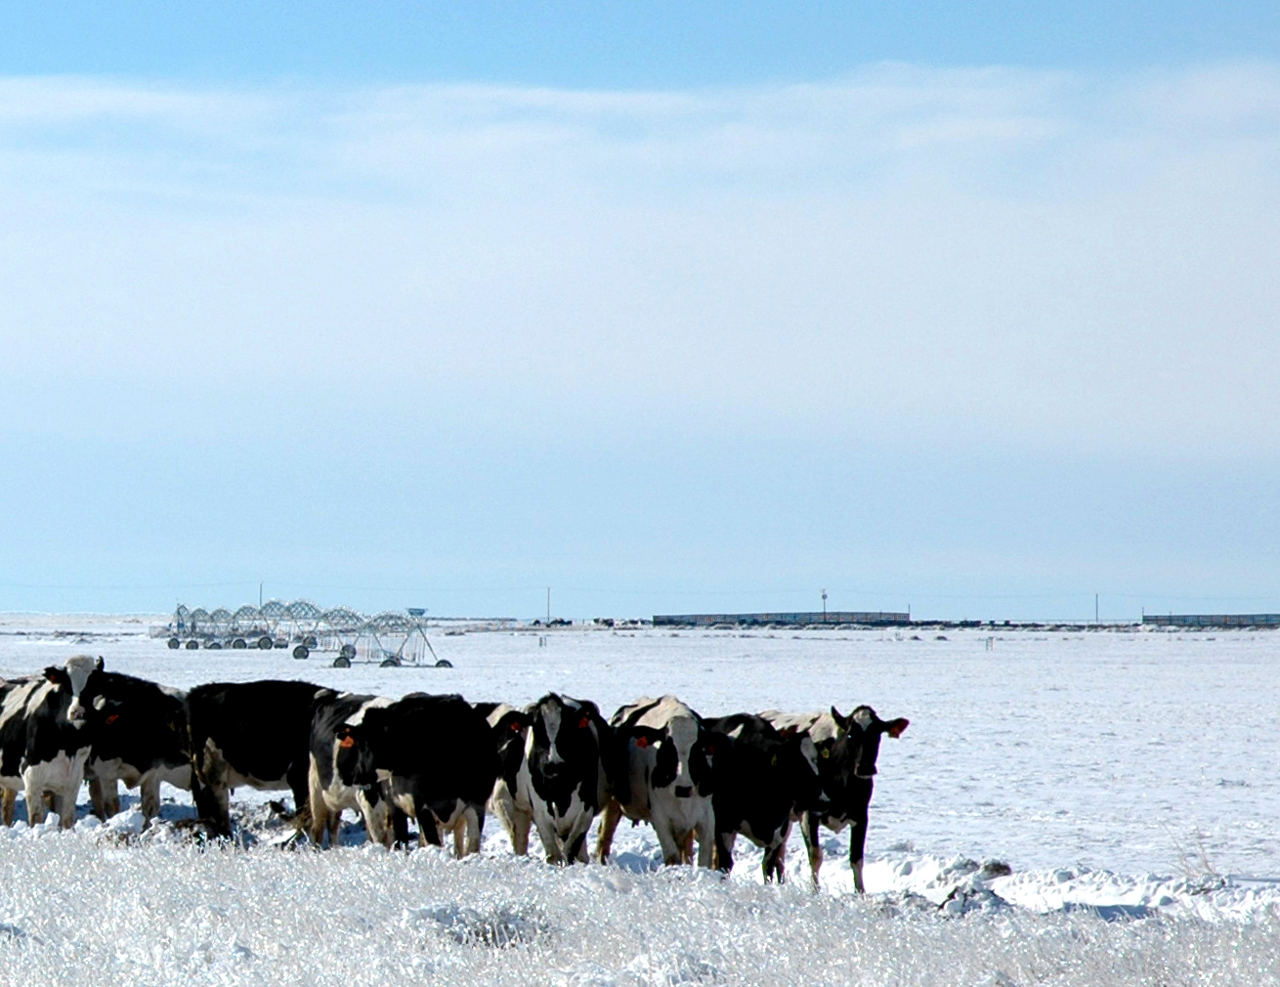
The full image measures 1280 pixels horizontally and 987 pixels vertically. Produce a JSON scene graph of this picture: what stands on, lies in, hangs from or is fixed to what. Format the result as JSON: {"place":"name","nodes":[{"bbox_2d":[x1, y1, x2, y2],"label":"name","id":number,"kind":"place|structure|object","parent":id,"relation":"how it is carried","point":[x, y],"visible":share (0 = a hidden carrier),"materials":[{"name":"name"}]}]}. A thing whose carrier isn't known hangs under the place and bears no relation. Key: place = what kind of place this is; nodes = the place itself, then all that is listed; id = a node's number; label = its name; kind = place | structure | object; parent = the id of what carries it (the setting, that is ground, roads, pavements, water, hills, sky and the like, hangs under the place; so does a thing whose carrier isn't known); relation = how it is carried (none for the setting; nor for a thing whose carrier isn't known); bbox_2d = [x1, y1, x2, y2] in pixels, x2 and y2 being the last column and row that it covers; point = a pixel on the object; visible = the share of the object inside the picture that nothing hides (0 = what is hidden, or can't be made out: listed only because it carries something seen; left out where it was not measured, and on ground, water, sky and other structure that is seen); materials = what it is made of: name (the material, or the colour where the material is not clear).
{"place":"outdoors","nodes":[
{"label":"outdoors","id":0,"kind":"place"},
{"bbox_2d":[0,605,1279,986],"label":"snowy field","id":1,"kind":"structure","parent":0,"point":[764,641],"materials":[{"name":"white snow"}]},
{"bbox_2d":[0,676,31,822],"label":"cow","id":2,"kind":"object","parent":1,"relation":"on","point":[1,681],"visible":0.39},
{"bbox_2d":[0,655,112,828],"label":"cow","id":3,"kind":"object","parent":1,"relation":"on","point":[41,782],"visible":0.97},
{"bbox_2d":[85,672,193,820],"label":"cow","id":4,"kind":"object","parent":1,"relation":"on","point":[141,760],"visible":0.64},
{"bbox_2d":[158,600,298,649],"label":"irrigation system","id":5,"kind":"object","parent":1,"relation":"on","point":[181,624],"visible":0.83,"materials":[{"name":"grey metal"}]},
{"bbox_2d":[184,678,333,840],"label":"cow","id":6,"kind":"object","parent":1,"relation":"on","point":[259,774],"visible":0.74},
{"bbox_2d":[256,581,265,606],"label":"utility pole","id":7,"kind":"object","parent":1,"relation":"on","point":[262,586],"visible":0.49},
{"bbox_2d":[155,601,450,666],"label":"irrigation system","id":8,"kind":"object","parent":1,"relation":"on","point":[348,646],"visible":0.88,"materials":[{"name":"grey metal"}]},
{"bbox_2d":[304,689,397,849],"label":"cow","id":9,"kind":"object","parent":1,"relation":"on","point":[323,792],"visible":0.6},
{"bbox_2d":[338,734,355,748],"label":"ear tag","id":10,"kind":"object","parent":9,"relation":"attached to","point":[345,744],"visible":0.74,"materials":[{"name":"orange plastic"}]},
{"bbox_2d":[320,606,450,668],"label":"metal frame","id":11,"kind":"object","parent":1,"relation":"on","point":[348,646],"visible":0.87,"materials":[{"name":"grey metal"}]},
{"bbox_2d":[346,691,494,855],"label":"cow","id":12,"kind":"object","parent":1,"relation":"on","point":[437,763],"visible":0.93},
{"bbox_2d":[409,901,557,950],"label":"clump","id":13,"kind":"object","parent":1,"relation":"on","point":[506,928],"visible":0.52,"materials":[{"name":"white plant"}]},
{"bbox_2d":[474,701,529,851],"label":"cow","id":14,"kind":"object","parent":1,"relation":"on","point":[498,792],"visible":0.29},
{"bbox_2d":[543,585,553,625],"label":"pole","id":15,"kind":"object","parent":1,"relation":"on","point":[547,611],"visible":0.91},
{"bbox_2d":[489,688,608,863],"label":"cow","id":16,"kind":"object","parent":1,"relation":"on","point":[549,768],"visible":0.91},
{"bbox_2d":[596,694,721,867],"label":"cow","id":17,"kind":"object","parent":1,"relation":"on","point":[662,774],"visible":0.84},
{"bbox_2d":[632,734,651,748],"label":"ear tag","id":18,"kind":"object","parent":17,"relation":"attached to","point":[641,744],"visible":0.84,"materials":[{"name":"plastic"}]},
{"bbox_2d":[702,712,824,879],"label":"cow","id":19,"kind":"object","parent":1,"relation":"on","point":[775,800],"visible":0.73},
{"bbox_2d":[819,589,829,621],"label":"pole","id":20,"kind":"object","parent":1,"relation":"on","point":[824,597],"visible":0.79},
{"bbox_2d":[760,702,911,891],"label":"cow","id":21,"kind":"object","parent":1,"relation":"on","point":[862,768],"visible":0.71},
{"bbox_2d":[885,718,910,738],"label":"ear tag","id":22,"kind":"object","parent":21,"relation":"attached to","point":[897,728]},
{"bbox_2d":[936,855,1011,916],"label":"clump","id":23,"kind":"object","parent":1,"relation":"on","point":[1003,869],"visible":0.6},
{"bbox_2d":[1092,592,1101,623],"label":"pole","id":24,"kind":"object","parent":1,"relation":"on","point":[1095,600],"visible":0.78,"materials":[{"name":"wood"}]},
{"bbox_2d":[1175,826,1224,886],"label":"dry plant","id":25,"kind":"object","parent":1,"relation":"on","point":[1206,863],"visible":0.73,"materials":[{"name":"beige plant"}]},
{"bbox_2d":[0,0,1279,618],"label":"sky","id":26,"kind":"structure","parent":0,"point":[135,15],"materials":[{"name":"blue"}]},
{"bbox_2d":[0,58,1279,468],"label":"cloud","id":27,"kind":"structure","parent":0,"point":[1246,242],"materials":[{"name":"white"}]},
{"bbox_2d":[651,610,914,626],"label":"long building","id":28,"kind":"structure","parent":0,"point":[703,617],"materials":[{"name":"grey"}]},
{"bbox_2d":[1141,612,1279,628],"label":"building","id":29,"kind":"structure","parent":0,"point":[1211,617],"materials":[{"name":"grey"}]}
]}

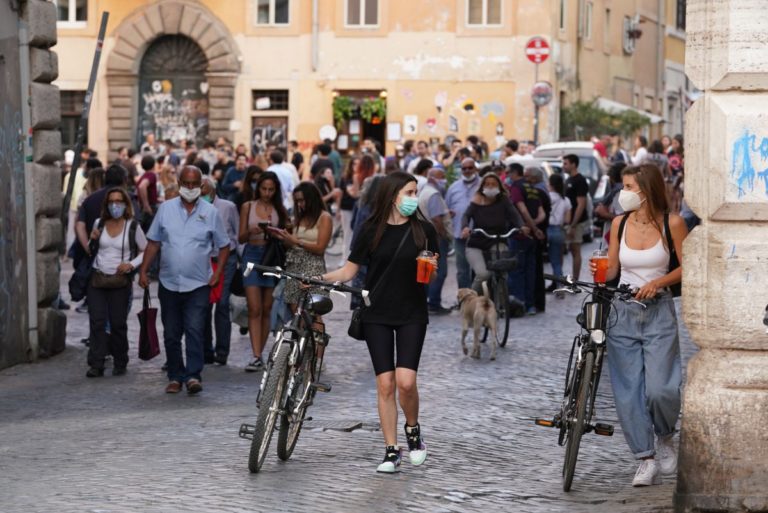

## Exercise directions
Only the records, copied exactly and without pictures, should make up the answer.

## Answer for the task
The full image measures 1280 pixels horizontally and 987 pixels vertically. Produce a JSON scene graph of this picture: what stands on, lies in, hangs from or is fixed to what. Format the result as JSON: {"place":"name","nodes":[{"bbox_2d":[x1, y1, x2, y2],"label":"name","id":number,"kind":"place|structure|object","parent":id,"relation":"how it is carried","point":[x, y],"visible":share (0 = a hidden carrier),"materials":[{"name":"name"}]}]}. A thing whose carrier isn't known hangs under the place and bears no relation. Key: place = what kind of place this is; nodes = the place itself, then all that is listed; id = a node's number; label = its name; kind = place | structure | object; parent = the id of what carries it (the setting, that is ground, roads, pavements, water, hills, sky and the like, hangs under the place; so does a thing whose carrier isn't known); relation = how it is carried (none for the setting; nor for a thing whose carrier isn't known); bbox_2d = [x1, y1, x2, y2] in pixels, x2 and y2 being the last column and row that it covers; point = a pixel on the object; visible = the share of the object inside the picture that nothing hides (0 = what is hidden, or can't be made out: listed only because it carries something seen; left out where it was not measured, and on ground, water, sky and other structure that is seen); materials = what it is made of: name (the material, or the colour where the material is not clear).
{"place":"outdoors","nodes":[
{"label":"outdoors","id":0,"kind":"place"},
{"bbox_2d":[0,605,1279,986],"label":"snowy field","id":1,"kind":"structure","parent":0,"point":[764,641],"materials":[{"name":"white snow"}]},
{"bbox_2d":[0,676,31,822],"label":"cow","id":2,"kind":"object","parent":1,"relation":"on","point":[1,681],"visible":0.39},
{"bbox_2d":[0,655,112,828],"label":"cow","id":3,"kind":"object","parent":1,"relation":"on","point":[41,782],"visible":0.97},
{"bbox_2d":[85,672,193,820],"label":"cow","id":4,"kind":"object","parent":1,"relation":"on","point":[141,760],"visible":0.64},
{"bbox_2d":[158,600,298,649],"label":"irrigation system","id":5,"kind":"object","parent":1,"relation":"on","point":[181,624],"visible":0.83,"materials":[{"name":"grey metal"}]},
{"bbox_2d":[184,678,333,840],"label":"cow","id":6,"kind":"object","parent":1,"relation":"on","point":[259,774],"visible":0.74},
{"bbox_2d":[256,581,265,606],"label":"utility pole","id":7,"kind":"object","parent":1,"relation":"on","point":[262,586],"visible":0.49},
{"bbox_2d":[155,601,450,666],"label":"irrigation system","id":8,"kind":"object","parent":1,"relation":"on","point":[348,646],"visible":0.88,"materials":[{"name":"grey metal"}]},
{"bbox_2d":[304,689,397,849],"label":"cow","id":9,"kind":"object","parent":1,"relation":"on","point":[323,792],"visible":0.6},
{"bbox_2d":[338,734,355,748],"label":"ear tag","id":10,"kind":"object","parent":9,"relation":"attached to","point":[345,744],"visible":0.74,"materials":[{"name":"orange plastic"}]},
{"bbox_2d":[320,606,450,668],"label":"metal frame","id":11,"kind":"object","parent":1,"relation":"on","point":[348,646],"visible":0.87,"materials":[{"name":"grey metal"}]},
{"bbox_2d":[346,691,494,855],"label":"cow","id":12,"kind":"object","parent":1,"relation":"on","point":[437,763],"visible":0.93},
{"bbox_2d":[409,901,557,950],"label":"clump","id":13,"kind":"object","parent":1,"relation":"on","point":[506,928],"visible":0.52,"materials":[{"name":"white plant"}]},
{"bbox_2d":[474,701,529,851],"label":"cow","id":14,"kind":"object","parent":1,"relation":"on","point":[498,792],"visible":0.29},
{"bbox_2d":[543,585,553,625],"label":"pole","id":15,"kind":"object","parent":1,"relation":"on","point":[547,611],"visible":0.91},
{"bbox_2d":[489,688,608,863],"label":"cow","id":16,"kind":"object","parent":1,"relation":"on","point":[549,768],"visible":0.91},
{"bbox_2d":[596,694,721,867],"label":"cow","id":17,"kind":"object","parent":1,"relation":"on","point":[662,774],"visible":0.84},
{"bbox_2d":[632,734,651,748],"label":"ear tag","id":18,"kind":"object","parent":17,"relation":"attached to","point":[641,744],"visible":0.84,"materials":[{"name":"plastic"}]},
{"bbox_2d":[702,712,824,879],"label":"cow","id":19,"kind":"object","parent":1,"relation":"on","point":[775,800],"visible":0.73},
{"bbox_2d":[819,589,829,621],"label":"pole","id":20,"kind":"object","parent":1,"relation":"on","point":[824,597],"visible":0.79},
{"bbox_2d":[760,702,911,891],"label":"cow","id":21,"kind":"object","parent":1,"relation":"on","point":[862,768],"visible":0.71},
{"bbox_2d":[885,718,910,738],"label":"ear tag","id":22,"kind":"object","parent":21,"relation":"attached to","point":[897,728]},
{"bbox_2d":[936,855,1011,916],"label":"clump","id":23,"kind":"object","parent":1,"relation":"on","point":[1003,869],"visible":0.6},
{"bbox_2d":[1092,592,1101,623],"label":"pole","id":24,"kind":"object","parent":1,"relation":"on","point":[1095,600],"visible":0.78,"materials":[{"name":"wood"}]},
{"bbox_2d":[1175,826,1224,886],"label":"dry plant","id":25,"kind":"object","parent":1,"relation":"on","point":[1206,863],"visible":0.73,"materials":[{"name":"beige plant"}]},
{"bbox_2d":[0,0,1279,618],"label":"sky","id":26,"kind":"structure","parent":0,"point":[135,15],"materials":[{"name":"blue"}]},
{"bbox_2d":[0,58,1279,468],"label":"cloud","id":27,"kind":"structure","parent":0,"point":[1246,242],"materials":[{"name":"white"}]},
{"bbox_2d":[651,610,914,626],"label":"long building","id":28,"kind":"structure","parent":0,"point":[703,617],"materials":[{"name":"grey"}]},
{"bbox_2d":[1141,612,1279,628],"label":"building","id":29,"kind":"structure","parent":0,"point":[1211,617],"materials":[{"name":"grey"}]}
]}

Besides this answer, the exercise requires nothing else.